This work is a first study of this challenging semi-supervised form of few-shot learning. First, we define the problem and propose benchmarks for evaluation that are adapted from the Omniglot and miniImageNet benchmarks used in ordinary few-shot learning. We perform an extensive empirical investigation of the two settings mentioned above, with and without distractor classes. Second, we propose and study three novel extensions of Prototypical Networks (Snell et al., 2017), a state-of-the-art approach to few-shot learning, to the semi-supervised setting. Finally, we demonstrate in our experiments that our semi-supervised variants successfully learn to leverage unlabeled examples and outperform purely supervised Prototypical Networks.

2 Background

We start by defining precisely the current paradigm for few-shot learning and the Prototypical Network approach to this problem.

2.1 Few-shot learning

Recent progress on few-shot learning has been made possible by following an episodic paradigm. Consider a situation where we have a large labeled dataset for a set of classes $C_{t r a i n}$ . However, after training on examples from $C_{t r a i n}$ , our ultimate goal is to produce classifiers for a disjoint set of new classes $C_{t e s t}$ , for which only a few labeled examples will be available. The idea behind the episodic paradigm is to simulate the types of few-shot problems that will be encountered at test, taking advantage of the large quantities of available labeled data for classes $C_{t r a i n}$ .

Specifically, models are trained on $K$ -shot, $N$ -way episodes constructed by first sampling a small subset of $N$ classes from $C_{t r a i n}$ and then generating: 1) a training (support) set $S = {(x_{1}, y_{1}), (x_{2}, y_{2}), \dots, (x_{N \times K}, y_{N \times K})}$ containing $K$ examples from each of the $N$ classes and 2) a test (query) set $Q = {(x_{1}^{*}, y_{1}^{*}), (x_{2}^{*}, y_{2}^{*}), \dots, (x_{T}^{*}, y_{T}^{*})}$ of different examples from the same $N$ classes. Each $x_{i} \in R^{D}$ is an input vector of dimension $D$ and $y_{i} \in {1, 2, \dots, N}$ is a class label (similarly for $x_{i}^{*}$ and $y_{i}^{*}$ ). Training on such episodes is done by feeding the support set $S$ to the model and updating its parameters to minimize the loss of its predictions for the examples in the query set $Q$ .

Data section:
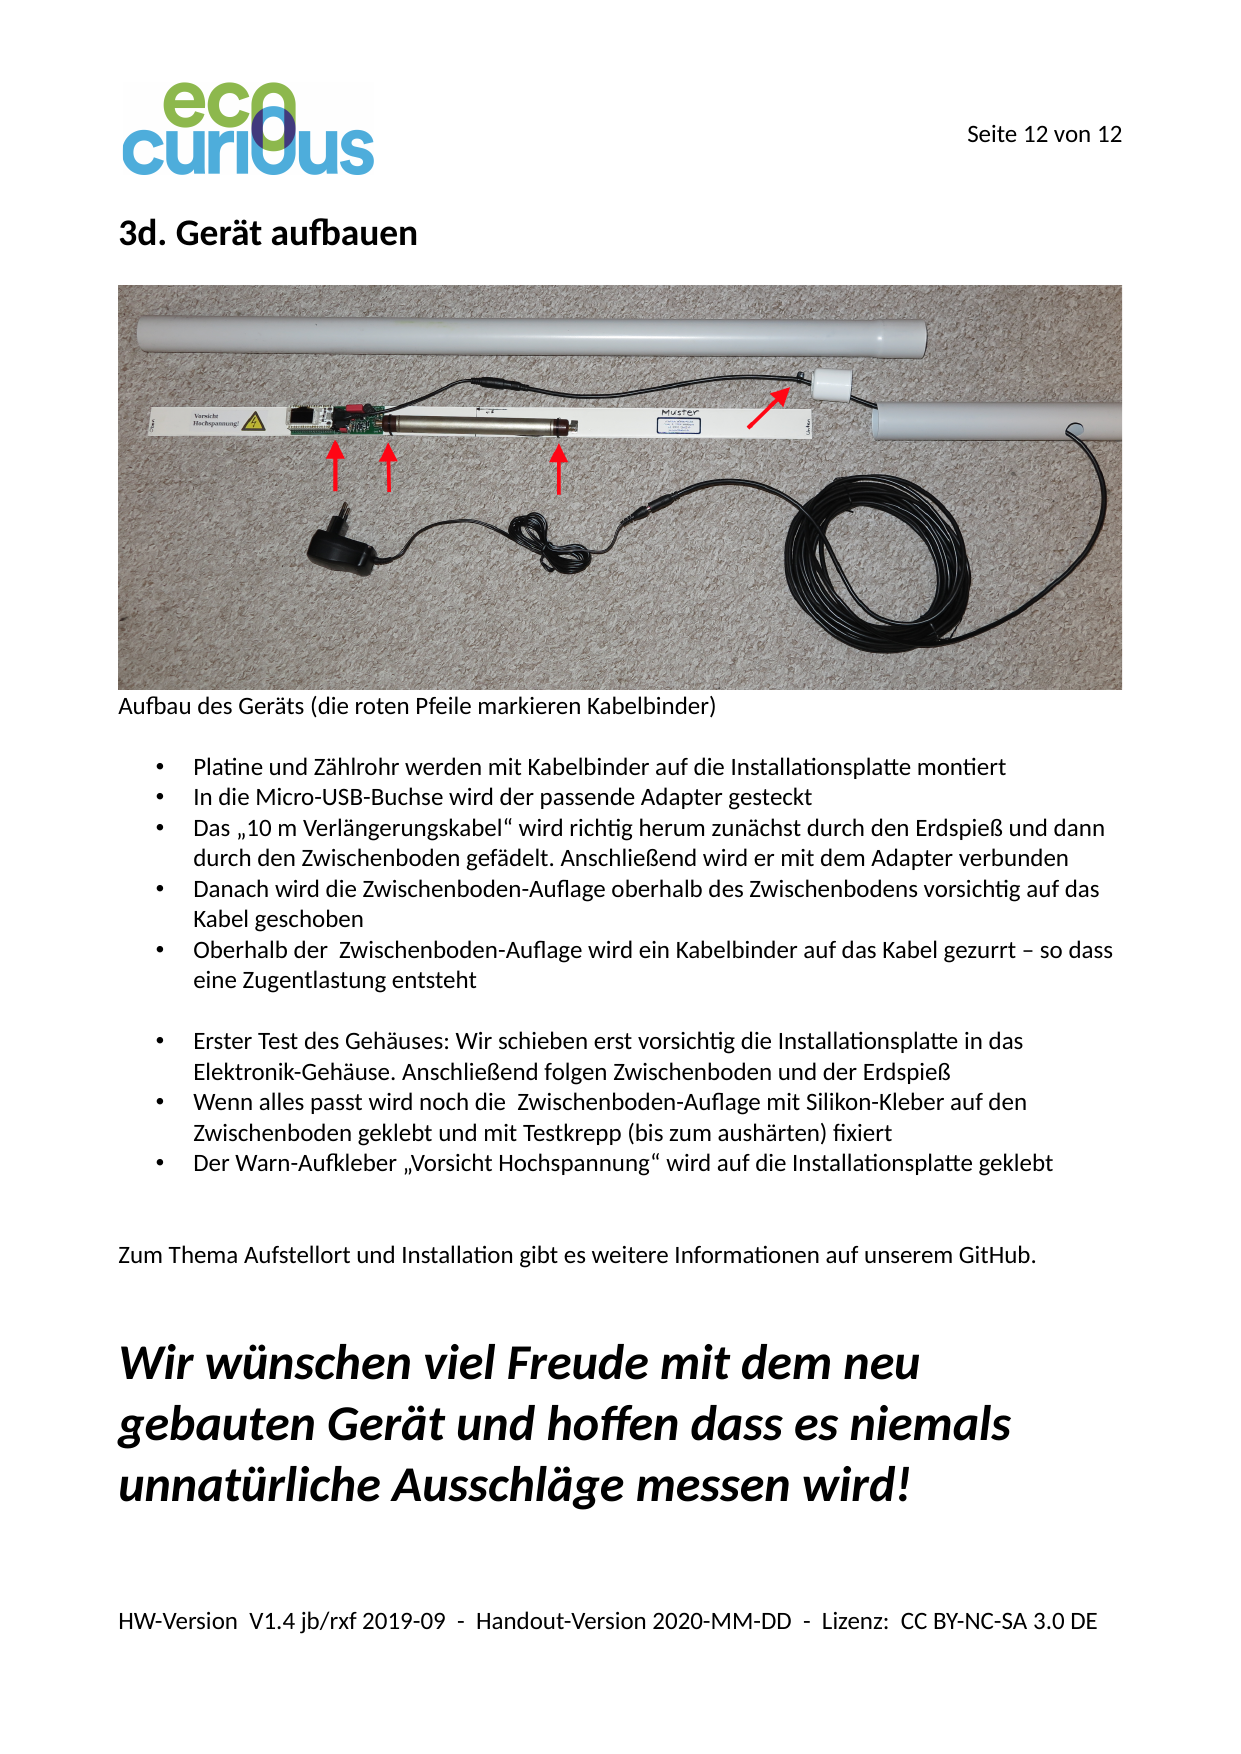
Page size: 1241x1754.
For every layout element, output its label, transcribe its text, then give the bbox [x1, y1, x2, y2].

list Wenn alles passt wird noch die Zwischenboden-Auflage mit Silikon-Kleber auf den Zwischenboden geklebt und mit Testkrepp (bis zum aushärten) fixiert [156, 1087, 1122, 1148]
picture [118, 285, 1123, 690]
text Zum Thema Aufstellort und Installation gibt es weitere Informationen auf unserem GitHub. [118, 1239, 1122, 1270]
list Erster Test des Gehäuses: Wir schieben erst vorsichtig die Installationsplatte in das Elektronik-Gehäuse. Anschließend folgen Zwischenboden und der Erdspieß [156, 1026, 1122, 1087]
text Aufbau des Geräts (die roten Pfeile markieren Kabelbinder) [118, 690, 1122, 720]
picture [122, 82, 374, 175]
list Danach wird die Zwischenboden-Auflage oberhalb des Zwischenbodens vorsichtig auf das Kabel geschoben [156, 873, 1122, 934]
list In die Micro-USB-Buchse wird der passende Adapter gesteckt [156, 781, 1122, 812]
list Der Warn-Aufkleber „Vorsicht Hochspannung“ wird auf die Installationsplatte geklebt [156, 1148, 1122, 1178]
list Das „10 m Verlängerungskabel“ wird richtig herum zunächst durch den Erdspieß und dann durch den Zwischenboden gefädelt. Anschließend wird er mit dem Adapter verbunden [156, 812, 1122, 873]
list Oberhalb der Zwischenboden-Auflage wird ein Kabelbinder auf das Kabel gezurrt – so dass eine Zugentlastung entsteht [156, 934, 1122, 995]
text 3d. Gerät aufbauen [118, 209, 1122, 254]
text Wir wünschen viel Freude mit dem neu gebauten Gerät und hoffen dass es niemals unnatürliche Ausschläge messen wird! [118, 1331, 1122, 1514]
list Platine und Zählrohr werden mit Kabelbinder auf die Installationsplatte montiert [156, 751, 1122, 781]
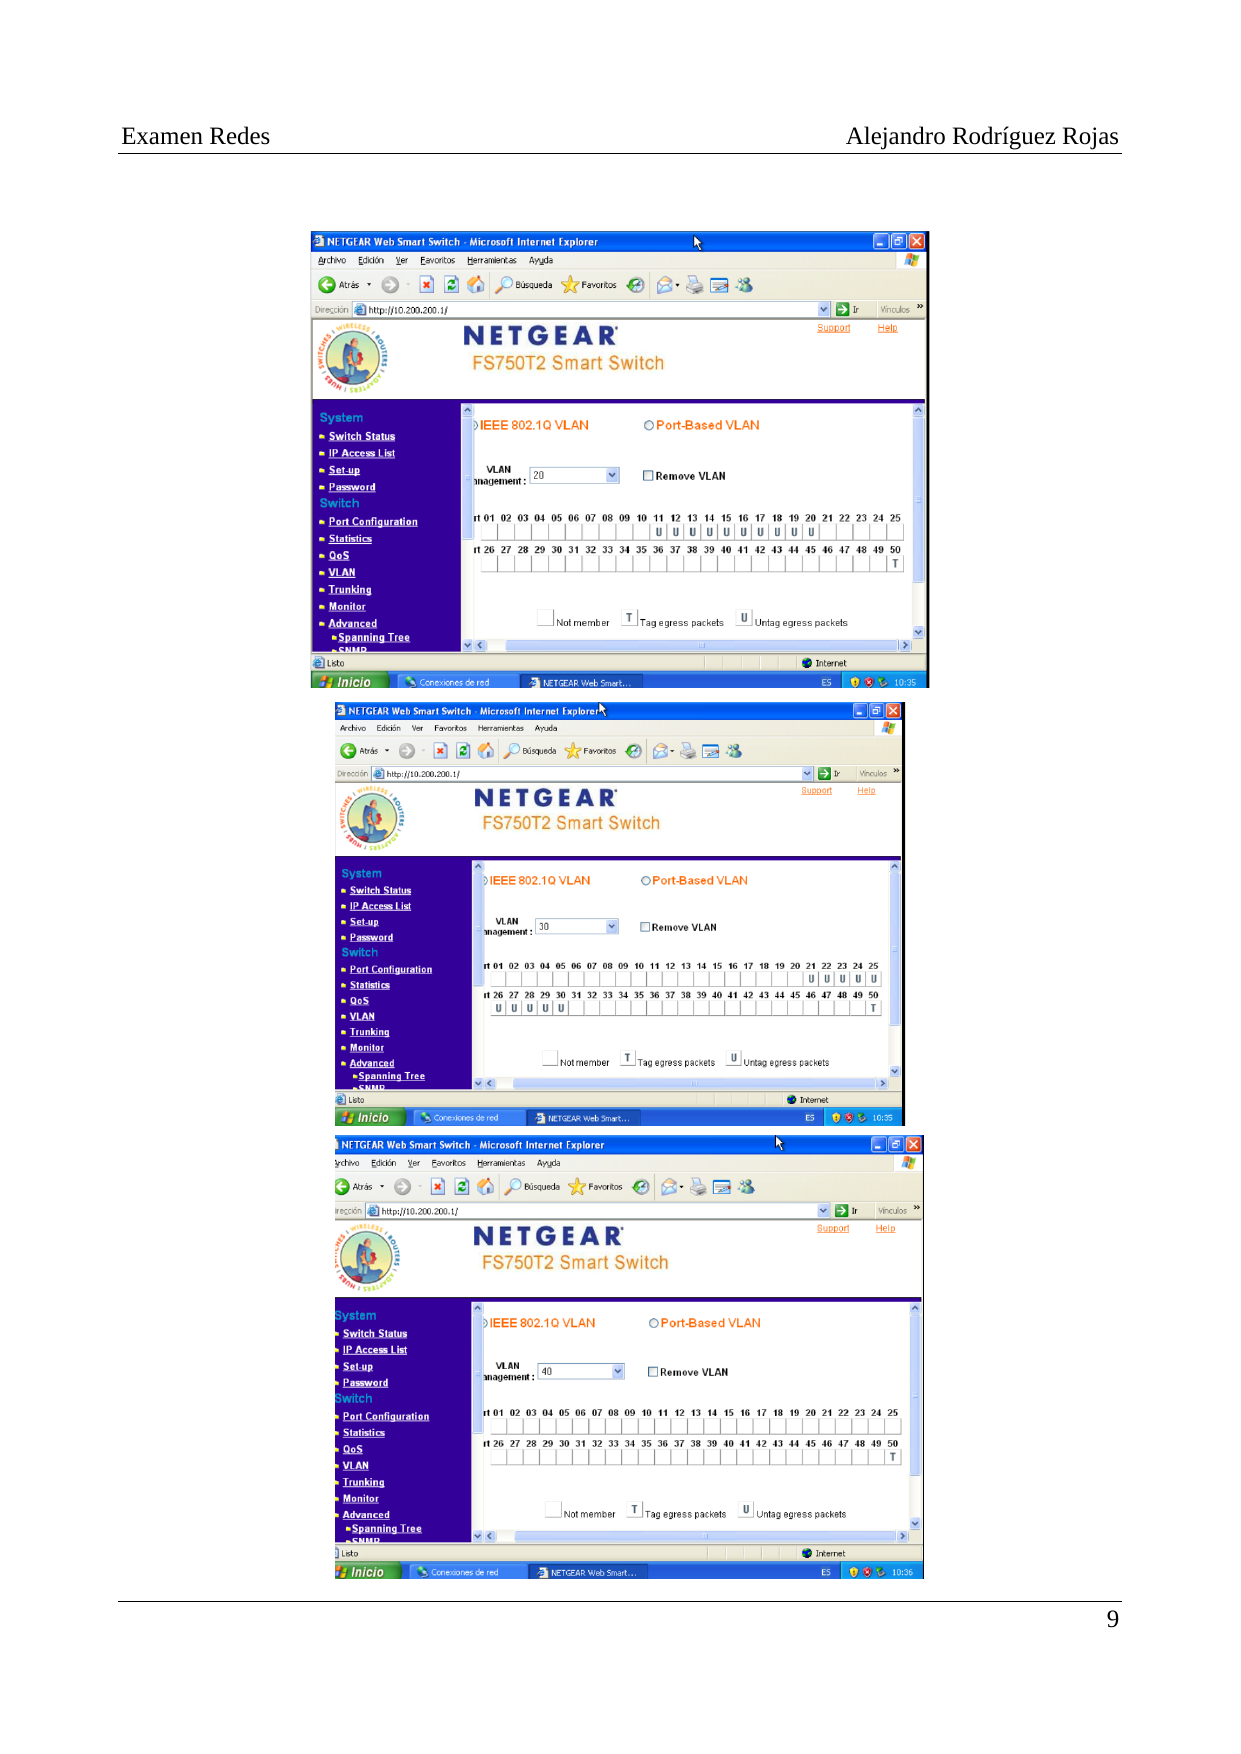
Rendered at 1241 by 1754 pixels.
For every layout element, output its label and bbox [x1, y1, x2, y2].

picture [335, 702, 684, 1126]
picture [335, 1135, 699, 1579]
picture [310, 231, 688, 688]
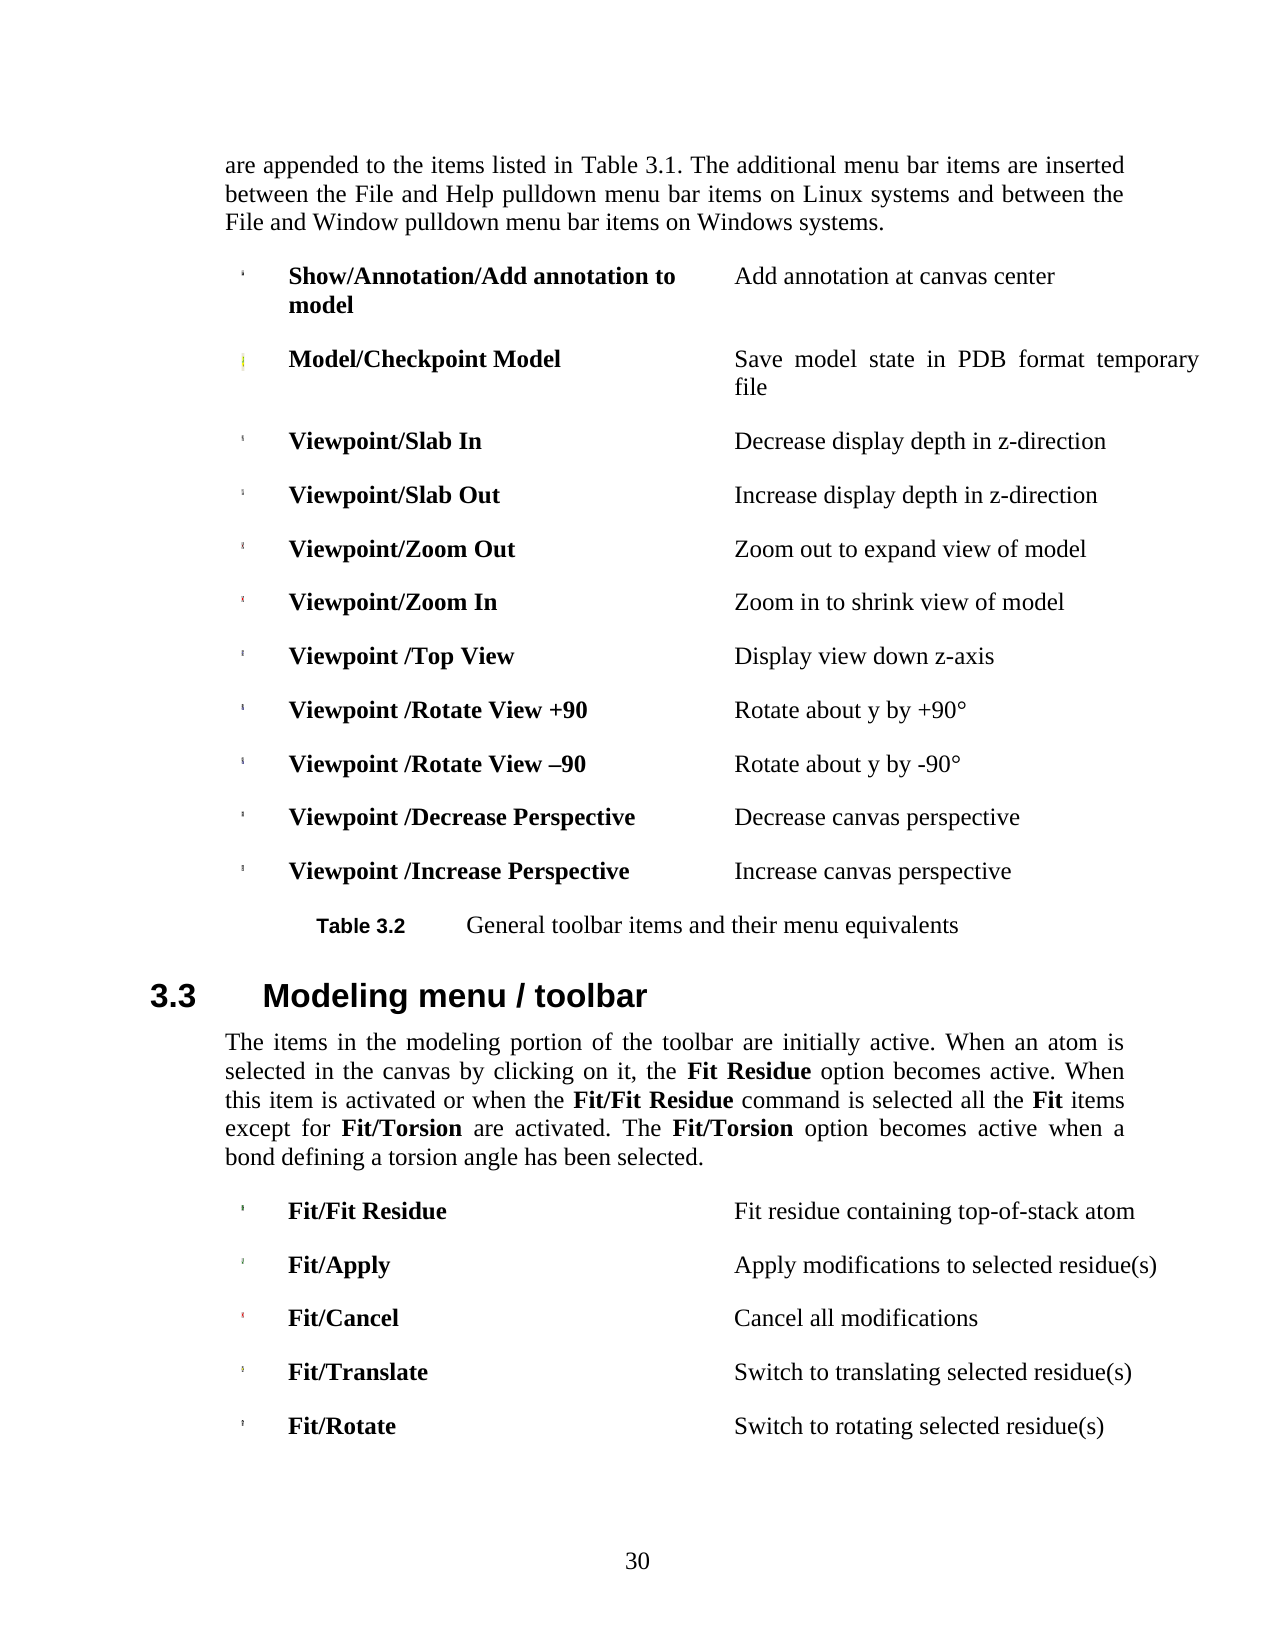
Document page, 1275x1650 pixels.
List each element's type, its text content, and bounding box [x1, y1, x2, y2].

Work to complete:
1. Write out the part of the few-shot learning excerpt between "This work is" and "supervised Prototypical Networks.", inclusive.
2. For each statement, answer yes or no according to the few-shot learning excerpt, and quote the words that decide it. (a) The proposed evaluation benchmarks are adapted from the Omniglot and miniImageNet benchmarks. (b) The classes the classifiers must handle at test time overlap with the training classes. (c) The query set holds examples drawn from classes other than the N sampled for the episode.
The records have nothing to do with the text.

Responses to the tasks:
1.
This work is a first study of this challenging semi-supervised form of few-shot learning. First, we define the problem and propose benchmarks for evaluation that are adapted from the Omniglot and miniImageNet benchmarks used in ordinary few-shot learning. We perform an extensive empirical investigation of the two settings mentioned above, with and without distractor classes. Second, we propose and study three novel extensions of Prototypical Networks (Snell et al., 2017), a state-of-the-art approach to few-shot learning, to the semi-supervised setting. Finally, we demonstrate in our experiments that our semi-supervised variants successfully learn to leverage unlabeled examples and outperform purely supervised Prototypical Networks.

2.
(a) Yes: "propose benchmarks for evaluation that are adapted from the Omniglot and miniImageNet benchmarks used in ordinary few-shot learning"
(b) No: "produce classifiers for a disjoint set of new classes"
(c) No: "of different examples from the same $N$ classes"